Do this
Below are some records; reproduce every one of them exactly.

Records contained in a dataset
_ _ _
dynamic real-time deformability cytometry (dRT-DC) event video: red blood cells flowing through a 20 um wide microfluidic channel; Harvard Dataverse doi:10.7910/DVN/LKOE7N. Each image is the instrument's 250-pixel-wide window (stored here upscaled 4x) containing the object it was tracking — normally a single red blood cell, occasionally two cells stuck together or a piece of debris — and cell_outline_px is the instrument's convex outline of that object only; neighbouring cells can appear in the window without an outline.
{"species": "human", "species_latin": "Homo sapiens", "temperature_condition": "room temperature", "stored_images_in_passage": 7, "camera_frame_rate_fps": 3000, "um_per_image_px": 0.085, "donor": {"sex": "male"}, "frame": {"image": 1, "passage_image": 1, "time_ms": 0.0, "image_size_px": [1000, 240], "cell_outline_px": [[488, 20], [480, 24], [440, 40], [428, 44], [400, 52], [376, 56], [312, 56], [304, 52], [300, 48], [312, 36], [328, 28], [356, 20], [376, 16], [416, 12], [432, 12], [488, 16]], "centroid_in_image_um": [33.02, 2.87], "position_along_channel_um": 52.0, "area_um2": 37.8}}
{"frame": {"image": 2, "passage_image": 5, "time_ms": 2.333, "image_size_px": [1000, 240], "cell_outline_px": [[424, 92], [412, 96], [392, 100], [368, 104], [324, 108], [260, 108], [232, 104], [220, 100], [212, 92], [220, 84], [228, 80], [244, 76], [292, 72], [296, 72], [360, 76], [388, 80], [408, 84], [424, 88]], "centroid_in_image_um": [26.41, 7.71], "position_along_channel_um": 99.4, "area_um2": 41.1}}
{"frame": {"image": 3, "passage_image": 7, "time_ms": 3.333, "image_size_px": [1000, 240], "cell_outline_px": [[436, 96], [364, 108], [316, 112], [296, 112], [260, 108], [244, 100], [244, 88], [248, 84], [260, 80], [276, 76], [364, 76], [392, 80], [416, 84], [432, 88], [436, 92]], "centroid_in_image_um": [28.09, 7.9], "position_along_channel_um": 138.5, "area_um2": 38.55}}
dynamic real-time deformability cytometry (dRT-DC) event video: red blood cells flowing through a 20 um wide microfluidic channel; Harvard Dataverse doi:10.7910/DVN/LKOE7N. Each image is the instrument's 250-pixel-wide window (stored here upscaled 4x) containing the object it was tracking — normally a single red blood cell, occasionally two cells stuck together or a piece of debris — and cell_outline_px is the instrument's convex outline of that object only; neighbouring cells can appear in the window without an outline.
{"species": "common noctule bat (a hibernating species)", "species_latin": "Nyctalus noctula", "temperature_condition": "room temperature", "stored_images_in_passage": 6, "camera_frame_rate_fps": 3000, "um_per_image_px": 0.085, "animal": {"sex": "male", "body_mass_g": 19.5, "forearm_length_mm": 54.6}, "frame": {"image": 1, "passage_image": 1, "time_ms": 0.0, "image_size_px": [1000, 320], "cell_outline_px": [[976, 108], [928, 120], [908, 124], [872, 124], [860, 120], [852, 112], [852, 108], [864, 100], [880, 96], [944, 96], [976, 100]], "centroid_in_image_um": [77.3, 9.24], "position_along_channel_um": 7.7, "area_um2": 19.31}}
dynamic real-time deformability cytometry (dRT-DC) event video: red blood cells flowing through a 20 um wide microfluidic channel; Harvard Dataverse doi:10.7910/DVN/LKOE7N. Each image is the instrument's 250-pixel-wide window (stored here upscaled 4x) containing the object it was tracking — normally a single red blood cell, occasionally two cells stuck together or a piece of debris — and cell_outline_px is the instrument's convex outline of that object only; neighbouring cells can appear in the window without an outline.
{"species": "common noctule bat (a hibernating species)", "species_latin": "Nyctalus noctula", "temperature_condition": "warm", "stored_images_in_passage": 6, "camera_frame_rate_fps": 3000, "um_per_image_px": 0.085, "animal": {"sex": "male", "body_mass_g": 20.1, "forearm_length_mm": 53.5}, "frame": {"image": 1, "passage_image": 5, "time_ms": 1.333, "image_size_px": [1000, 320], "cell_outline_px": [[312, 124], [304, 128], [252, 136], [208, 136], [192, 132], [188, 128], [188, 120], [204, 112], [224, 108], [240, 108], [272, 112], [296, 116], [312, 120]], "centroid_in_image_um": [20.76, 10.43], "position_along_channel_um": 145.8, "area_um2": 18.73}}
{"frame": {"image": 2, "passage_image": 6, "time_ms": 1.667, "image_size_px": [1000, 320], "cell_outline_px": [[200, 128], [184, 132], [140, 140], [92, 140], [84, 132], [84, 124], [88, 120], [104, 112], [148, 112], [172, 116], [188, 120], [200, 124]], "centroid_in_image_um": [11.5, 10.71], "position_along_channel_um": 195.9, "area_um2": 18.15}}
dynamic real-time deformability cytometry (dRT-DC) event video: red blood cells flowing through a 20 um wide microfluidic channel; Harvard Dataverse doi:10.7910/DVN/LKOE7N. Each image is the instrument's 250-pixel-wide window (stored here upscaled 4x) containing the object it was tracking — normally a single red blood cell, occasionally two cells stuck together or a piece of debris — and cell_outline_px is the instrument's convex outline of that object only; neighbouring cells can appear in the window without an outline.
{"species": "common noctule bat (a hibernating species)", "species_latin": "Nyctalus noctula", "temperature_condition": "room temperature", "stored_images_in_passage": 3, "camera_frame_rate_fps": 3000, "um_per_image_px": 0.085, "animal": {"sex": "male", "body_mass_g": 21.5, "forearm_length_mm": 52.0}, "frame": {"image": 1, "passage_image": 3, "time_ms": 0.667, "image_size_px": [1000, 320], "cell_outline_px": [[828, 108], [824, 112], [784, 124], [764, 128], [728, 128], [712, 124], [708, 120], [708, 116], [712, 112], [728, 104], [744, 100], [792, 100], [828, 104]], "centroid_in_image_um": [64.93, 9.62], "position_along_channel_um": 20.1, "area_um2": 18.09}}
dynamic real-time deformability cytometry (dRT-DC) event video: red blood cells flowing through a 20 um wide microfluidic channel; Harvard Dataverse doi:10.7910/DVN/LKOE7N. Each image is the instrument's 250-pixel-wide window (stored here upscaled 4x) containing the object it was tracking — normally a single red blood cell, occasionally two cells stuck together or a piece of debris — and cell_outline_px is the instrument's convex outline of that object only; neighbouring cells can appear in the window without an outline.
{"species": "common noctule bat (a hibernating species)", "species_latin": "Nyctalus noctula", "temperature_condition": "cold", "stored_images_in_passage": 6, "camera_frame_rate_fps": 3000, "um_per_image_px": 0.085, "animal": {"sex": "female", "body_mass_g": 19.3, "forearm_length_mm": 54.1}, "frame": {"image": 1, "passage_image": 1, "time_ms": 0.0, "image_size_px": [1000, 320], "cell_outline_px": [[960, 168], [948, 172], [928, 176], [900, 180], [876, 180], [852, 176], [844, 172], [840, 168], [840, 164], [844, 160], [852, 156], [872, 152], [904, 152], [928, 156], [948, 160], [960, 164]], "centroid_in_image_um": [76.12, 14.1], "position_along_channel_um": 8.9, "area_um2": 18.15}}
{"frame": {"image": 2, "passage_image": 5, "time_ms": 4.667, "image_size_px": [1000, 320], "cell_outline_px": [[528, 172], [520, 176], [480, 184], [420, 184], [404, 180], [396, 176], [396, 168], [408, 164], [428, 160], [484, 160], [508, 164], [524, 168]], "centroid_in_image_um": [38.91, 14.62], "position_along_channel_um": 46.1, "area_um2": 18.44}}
_ _ _
Task solution
dynamic real-time deformability cytometry (dRT-DC) event video: red blood cells flowing through a 20 um wide microfluidic channel; Harvard Dataverse doi:10.7910/DVN/LKOE7N. Each image is the instrument's 250-pixel-wide window (stored here upscaled 4x) containing the object it was tracking — normally a single red blood cell, occasionally two cells stuck together or a piece of debris — and cell_outline_px is the instrument's convex outline of that object only; neighbouring cells can appear in the window without an outline.
{"species": "human", "species_latin": "Homo sapiens", "temperature_condition": "room temperature", "stored_images_in_passage": 7, "camera_frame_rate_fps": 3000, "um_per_image_px": 0.085, "donor": {"sex": "male"}, "frame": {"image": 1, "passage_image": 1, "time_ms": 0.0, "image_size_px": [1000, 240], "cell_outline_px": [[488, 20], [480, 24], [440, 40], [428, 44], [400, 52], [376, 56], [312, 56], [304, 52], [300, 48], [312, 36], [328, 28], [356, 20], [376, 16], [416, 12], [432, 12], [488, 16]], "centroid_in_image_um": [33.02, 2.87], "position_along_channel_um": 52.0, "area_um2": 37.8}}
{"frame": {"image": 2, "passage_image": 5, "time_ms": 2.333, "image_size_px": [1000, 240], "cell_outline_px": [[424, 92], [412, 96], [392, 100], [368, 104], [324, 108], [260, 108], [232, 104], [220, 100], [212, 92], [220, 84], [228, 80], [244, 76], [292, 72], [296, 72], [360, 76], [388, 80], [408, 84], [424, 88]], "centroid_in_image_um": [26.41, 7.71], "position_along_channel_um": 99.4, "area_um2": 41.1}}
{"frame": {"image": 3, "passage_image": 7, "time_ms": 3.333, "image_size_px": [1000, 240], "cell_outline_px": [[436, 96], [364, 108], [316, 112], [296, 112], [260, 108], [244, 100], [244, 88], [248, 84], [260, 80], [276, 76], [364, 76], [392, 80], [416, 84], [432, 88], [436, 92]], "centroid_in_image_um": [28.09, 7.9], "position_along_channel_um": 138.5, "area_um2": 38.55}}
dynamic real-time deformability cytometry (dRT-DC) event video: red blood cells flowing through a 20 um wide microfluidic channel; Harvard Dataverse doi:10.7910/DVN/LKOE7N. Each image is the instrument's 250-pixel-wide window (stored here upscaled 4x) containing the object it was tracking — normally a single red blood cell, occasionally two cells stuck together or a piece of debris — and cell_outline_px is the instrument's convex outline of that object only; neighbouring cells can appear in the window without an outline.
{"species": "common noctule bat (a hibernating species)", "species_latin": "Nyctalus noctula", "temperature_condition": "room temperature", "stored_images_in_passage": 6, "camera_frame_rate_fps": 3000, "um_per_image_px": 0.085, "animal": {"sex": "male", "body_mass_g": 19.5, "forearm_length_mm": 54.6}, "frame": {"image": 1, "passage_image": 1, "time_ms": 0.0, "image_size_px": [1000, 320], "cell_outline_px": [[976, 108], [928, 120], [908, 124], [872, 124], [860, 120], [852, 112], [852, 108], [864, 100], [880, 96], [944, 96], [976, 100]], "centroid_in_image_um": [77.3, 9.24], "position_along_channel_um": 7.7, "area_um2": 19.31}}
dynamic real-time deformability cytometry (dRT-DC) event video: red blood cells flowing through a 20 um wide microfluidic channel; Harvard Dataverse doi:10.7910/DVN/LKOE7N. Each image is the instrument's 250-pixel-wide window (stored here upscaled 4x) containing the object it was tracking — normally a single red blood cell, occasionally two cells stuck together or a piece of debris — and cell_outline_px is the instrument's convex outline of that object only; neighbouring cells can appear in the window without an outline.
{"species": "common noctule bat (a hibernating species)", "species_latin": "Nyctalus noctula", "temperature_condition": "warm", "stored_images_in_passage": 6, "camera_frame_rate_fps": 3000, "um_per_image_px": 0.085, "animal": {"sex": "male", "body_mass_g": 20.1, "forearm_length_mm": 53.5}, "frame": {"image": 1, "passage_image": 5, "time_ms": 1.333, "image_size_px": [1000, 320], "cell_outline_px": [[312, 124], [304, 128], [252, 136], [208, 136], [192, 132], [188, 128], [188, 120], [204, 112], [224, 108], [240, 108], [272, 112], [296, 116], [312, 120]], "centroid_in_image_um": [20.76, 10.43], "position_along_channel_um": 145.8, "area_um2": 18.73}}
{"frame": {"image": 2, "passage_image": 6, "time_ms": 1.667, "image_size_px": [1000, 320], "cell_outline_px": [[200, 128], [184, 132], [140, 140], [92, 140], [84, 132], [84, 124], [88, 120], [104, 112], [148, 112], [172, 116], [188, 120], [200, 124]], "centroid_in_image_um": [11.5, 10.71], "position_along_channel_um": 195.9, "area_um2": 18.15}}
dynamic real-time deformability cytometry (dRT-DC) event video: red blood cells flowing through a 20 um wide microfluidic channel; Harvard Dataverse doi:10.7910/DVN/LKOE7N. Each image is the instrument's 250-pixel-wide window (stored here upscaled 4x) containing the object it was tracking — normally a single red blood cell, occasionally two cells stuck together or a piece of debris — and cell_outline_px is the instrument's convex outline of that object only; neighbouring cells can appear in the window without an outline.
{"species": "common noctule bat (a hibernating species)", "species_latin": "Nyctalus noctula", "temperature_condition": "room temperature", "stored_images_in_passage": 3, "camera_frame_rate_fps": 3000, "um_per_image_px": 0.085, "animal": {"sex": "male", "body_mass_g": 21.5, "forearm_length_mm": 52.0}, "frame": {"image": 1, "passage_image": 3, "time_ms": 0.667, "image_size_px": [1000, 320], "cell_outline_px": [[828, 108], [824, 112], [784, 124], [764, 128], [728, 128], [712, 124], [708, 120], [708, 116], [712, 112], [728, 104], [744, 100], [792, 100], [828, 104]], "centroid_in_image_um": [64.93, 9.62], "position_along_channel_um": 20.1, "area_um2": 18.09}}
dynamic real-time deformability cytometry (dRT-DC) event video: red blood cells flowing through a 20 um wide microfluidic channel; Harvard Dataverse doi:10.7910/DVN/LKOE7N. Each image is the instrument's 250-pixel-wide window (stored here upscaled 4x) containing the object it was tracking — normally a single red blood cell, occasionally two cells stuck together or a piece of debris — and cell_outline_px is the instrument's convex outline of that object only; neighbouring cells can appear in the window without an outline.
{"species": "common noctule bat (a hibernating species)", "species_latin": "Nyctalus noctula", "temperature_condition": "cold", "stored_images_in_passage": 6, "camera_frame_rate_fps": 3000, "um_per_image_px": 0.085, "animal": {"sex": "female", "body_mass_g": 19.3, "forearm_length_mm": 54.1}, "frame": {"image": 1, "passage_image": 1, "time_ms": 0.0, "image_size_px": [1000, 320], "cell_outline_px": [[960, 168], [948, 172], [928, 176], [900, 180], [876, 180], [852, 176], [844, 172], [840, 168], [840, 164], [844, 160], [852, 156], [872, 152], [904, 152], [928, 156], [948, 160], [960, 164]], "centroid_in_image_um": [76.12, 14.1], "position_along_channel_um": 8.9, "area_um2": 18.15}}
{"frame": {"image": 2, "passage_image": 5, "time_ms": 4.667, "image_size_px": [1000, 320], "cell_outline_px": [[528, 172], [520, 176], [480, 184], [420, 184], [404, 180], [396, 176], [396, 168], [408, 164], [428, 160], [484, 160], [508, 164], [524, 168]], "centroid_in_image_um": [38.91, 14.62], "position_along_channel_um": 46.1, "area_um2": 18.44}}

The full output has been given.